LARA

Correctness of formula propagation

By definition of sp and our requirements of N, the propagation is correct for code without loops.

Using an example of a single loop, we explain that if the analysis terminates then it computes an inductive invariant weaker than the initial formula.

By induction, to prove that property holds after any number of loop iterations, we show that it holds initially and that it is preserved by each loop iteration.

Consider a loop

while (F) {c}

This is transformed into this control-flow graph:

When the analysis terminates, we have $\mbox{fact}_{i+1}(w) \rightarrow \mbox{fact}_i(w)$. We therefore have

\begin{eqnarray*}
  sp(\mbox{fact}_i(w), \mbox{assume}(F);c) \rightarrow  \\
  \mbox{fact}_i(w) \lor sp(\mbox{fact}_i(w), \mbox{assume}(F);c) \lor \ldots \rightarrow \\
  N(\mbox{fact}_i(w) \lor sp(\mbox{fact}_i(w), \mbox{assume}(F);c) \lor \ldots) = \\
  \mbox{fact}_{i+1}(w) \rightarrow \\
  \mbox{fact}_i(w)
\end{eqnarray*}

Let $I$ denote $\mbox{fact}_i(w)$. We have shown

\begin{equation*}
  sp(I, \mbox{assume}(F);c)) \rightarrow I
\end{equation*}

That is, $I$ is preserved across every loop iteration. Note that $sp(I,\mbox{assume}(F);c)) \rightarrow I$ corresponds to

\begin{equation*}
  I \rightarrow wp(I, \mbox{assume}(F);c)
\end{equation*}

that is,

\begin{eqnarray*}
  I \rightarrow (F \rightarrow wp(I, c)) \\
  I \land F \rightarrow wp(I,c)
\end{eqnarray*}

which we mentioned before.

Because formulas are increasingly weaker, we have

\begin{equation*}
  \mbox{fact}_0(w) \rightarrow I
\end{equation*}

Because $I$ holds initially and is preserved, it holds in all states reachable from $\mbox{fact}_0(w)$, so it is an inductive invariant.

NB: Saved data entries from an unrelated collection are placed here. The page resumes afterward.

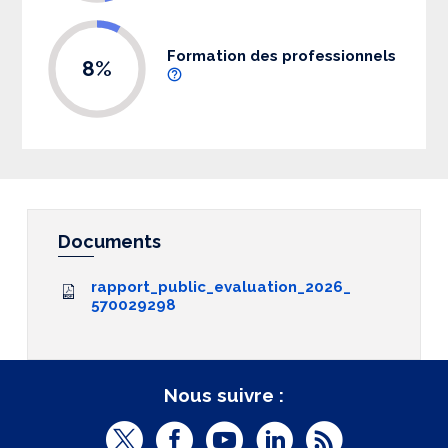
Formation des professionnels
8%
Documents
rapport_public_evaluation_2026_
570029298
Nous suivre :
T
F
Y
L
R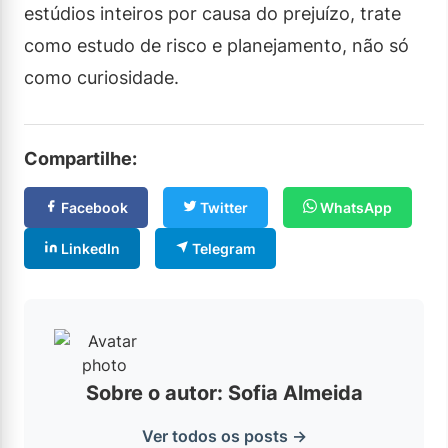
estúdios inteiros por causa do prejuízo, trate
como estudo de risco e planejamento, não só
como curiosidade.
Compartilhe:
Facebook
Twitter
WhatsApp
LinkedIn
Telegram
Sobre o autor: Sofia Almeida
Ver todos os posts →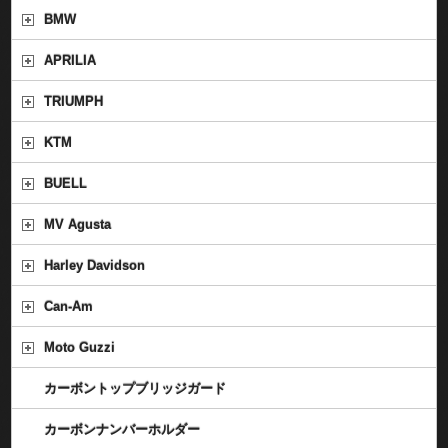
BMW
APRILIA
TRIUMPH
KTM
BUELL
MV Agusta
Harley Davidson
Can-Am
Moto Guzzi
カーボントップブリッジガード
カーボンナンバーホルダー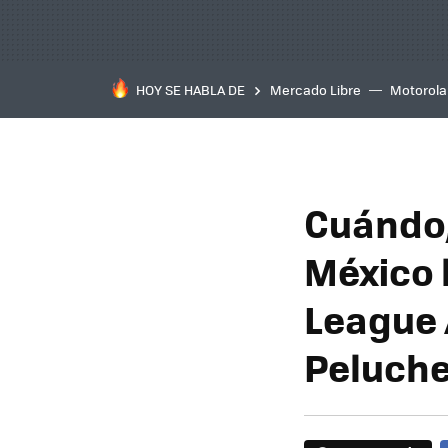
HOY SE HABLA DE
Mercado Libre
Motorola
Cuándo,
México 
League 
Peluche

By repeating this argument inductively starting from innermost loops, we explain the correctness of analysis of guarded command languages represented as control-flow graphs.

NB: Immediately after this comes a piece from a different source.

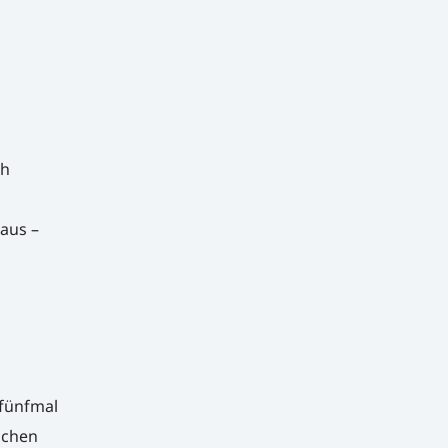
ch
aus –
 fünfmal
schen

We can also represent an arbitrary control-flow graph as one while loop, by introducing a program counter variable denoting the node in the control flow graph. Let

E = {(u_1,c_1,v_1),...,(u_n,c_n,v_n)}

be the control flow graph where some u_i and v_i might be the same. It's meaning can be given using the following loop:

pc = u_entry;
while (pc != v_exit) {
  (assume(pc=u_1); c_1; pc = v_1) []
  (assume(pc=u_2); c_2; pc = v_2) []
               ...                []
  (assume(pc=u_n); c_n; pc = v_n)
}

With this transformation we can represent arbitrary control-flow graphs, and then we need to worry only about one loop. Moreover, we can support control-flow constructs such as goto and break.

Note: It does not matter how we obtained $\mbox{fact}_i(v)$ as long as, for the control flow graph $(V,E)$, we can find some values $\mbox{fact}(v)$ for each node $v \in V$, such that for each $(v,c,u) \in E$ we have

\begin{equation*}
  sp(\mbox{fact}(u),c) \rightarrow \mbox{fact}(v)
\end{equation*}

In particular, we could have guessed a loop invariant using some heuristics, or postupated invariant as a formula with some unknowns and then tried to solve for these unknowns.